Home at last for Marawi folk but compensation still up in the air

More than 2,000 of those who still live in transitory shelters are also pining for the compensation they will get from the Marawi Compensation Law.

Divina M. Suson

Divina M. Suson

Philippine Daily Inquirer


HOUSE OWNERS | Maranao beneficiaries of the permanent shelter project of the United Nations Human Settlements Programme in Marawi City attend a program on May 19 to wrap up the agency’s Rebuilding Marawi Project. (Photo by DIVINA M. SUSON / Inquirer Mindanao)

May 23, 2022

MARAWI CITY — Five years after the siege of this city, some displaced families have ended their quest for home inside the new structures built by the United Nations Human Settlements Programme (UN Habitat) in at least five areas here.

Among them, Anisah Bariga, 38, mother of nine children, called the UN Habitat’s shelter unit “our own house,” as her family moved in at Hadiya Village of Barangay Dulay West in February last year, leaving behind the house of a relative some 4 kilometers away, where they last took refuge.

But as the Maranaos remember the fifth year since the siege today, May 23, they look forward to the government’s promised compensation to rebuild their disrupted lives.

Abduljalil Madid, homeowners association president of Hadiya Village, said even if they now had permanent shelter and a livelihood, they still wanted to get the assurance that they would receive what was promised to them under the Compensation Law.

“We hope that the next president will continue to support us the way that President Duterte did. We hope that they will give us the compensation that has not yet been given to us,” Madid said in Filipino.

At least 1,000 of more than 3,000 families living in different transitory shelters were already relocated to permanent houses, said Marawi City Mayor Majul Gandamra.

But more than 2,000 of those who still live in transitory shelters are also pining for the compensation they will get from the Marawi Compensation Law, Gandamra said.

“Many of them are waiting for the compensation that they will use in rebuilding their houses. Many of them have already approved building permits and there are still many others who are waiting,” Gandamra said.

Social Housing Finance Corp. (SHFC) and the National Housing Authority (NHA) earlier bought the land in five areas in the city, where UN Habitat, using the $10 million (about P500 million) donated by the Japanese government for the Marawi Rebuilding Project, built houses for families who could no longer go back to the fighting’s ground zero, or the so-called most affected area (MAA).

Aside from Hadiya Village in Barangay Dulay West, the other areas included Norsalam Village in Barangay Patani, Pamayandeg Ranaw Residence in Barangays Kilala and Mipantao-Gadongan, and Darussalam Village in Barangay Dulay Proper.

Among the 109 families in Hadiya Village, Bariga regarded their new 42-square-meter house on a 100-sq-m lot better than their destroyed home in the MAA.


Bariga, who is raising nine children, from 17 years old to 5 months, said their income from selling “dodol,” a Maranao delicacy, had also improved since leaving their evacuation at a school in Saguiaran town in Lanao del Sur province, where she and her husband stayed with their then six children for six months, and later the homes of relatives who accommodated their growing family.

Bariga, like most residents from the MAA, knows they could never return to their old houses.
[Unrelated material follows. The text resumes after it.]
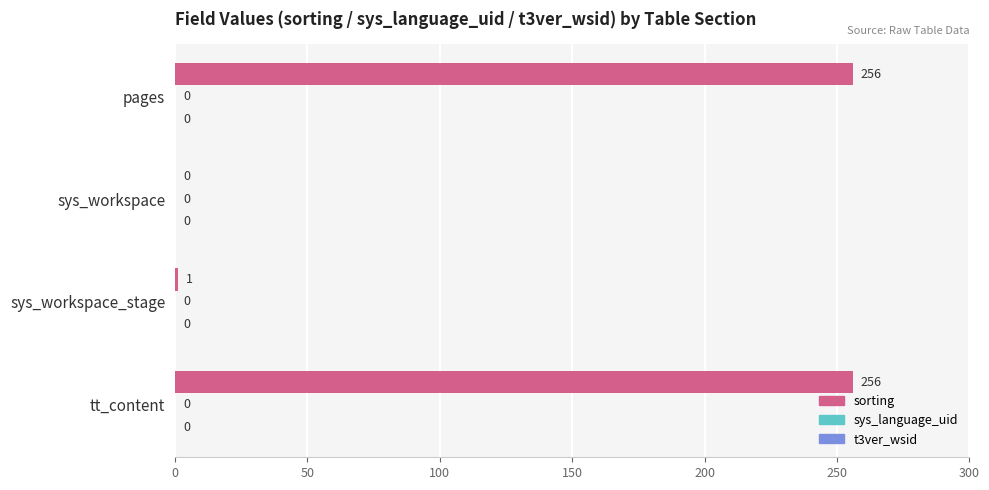

Are the bars horizontal?

Yes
The area was among those declared by the government either as a “no-build zone” or “danger zone,” because these were either within the reclamation area or within the easement of Lake Lanao and the riverbanks.

As UN Habitat prepared to wrap up their project here, some displaced villagers still feared their new homes might be taken away from them again.

Taib Gaurak was worried he would lose his new house after he learned that the government only paid 25 percent of the 2.8-hectare land area they occupied in Barangay Dulay West.

“They are saying that this is a permanent shelter but how long do we have to wait for the full payment of the lot so that we will not be evicted again? It’s important for us that the lot would be fully paid so that no one could send us away again,” Gaurak said.

Felmar Gilbang, project manager of SHFC, however, assured residents they would not be evicted, pointing out that the heirs of the original landowner had issued a conditional deed of sale to SHFC after receiving the 20 percent of the price of the land.

“There were already certificates of award given to the homeowners,” Gilbang said.

On May 30, UN Habitat will wrap up its Marawi Resettlement Site projects after building 923 houses and with 77 to be completed by June this year. Of these, 538 were already turned over to families affected by the 2017 siege.

Aside from the shelter project, UN Habitat also engaged the communities in livelihood skills training, community development, peace structures, mapping and community infrastructures.

“The planning of the construction of these houses were participated in by the beneficiaries so that the house designs are culturally sensitive,” said Christopher Rollo, country program manager of UN Habitat Philippines.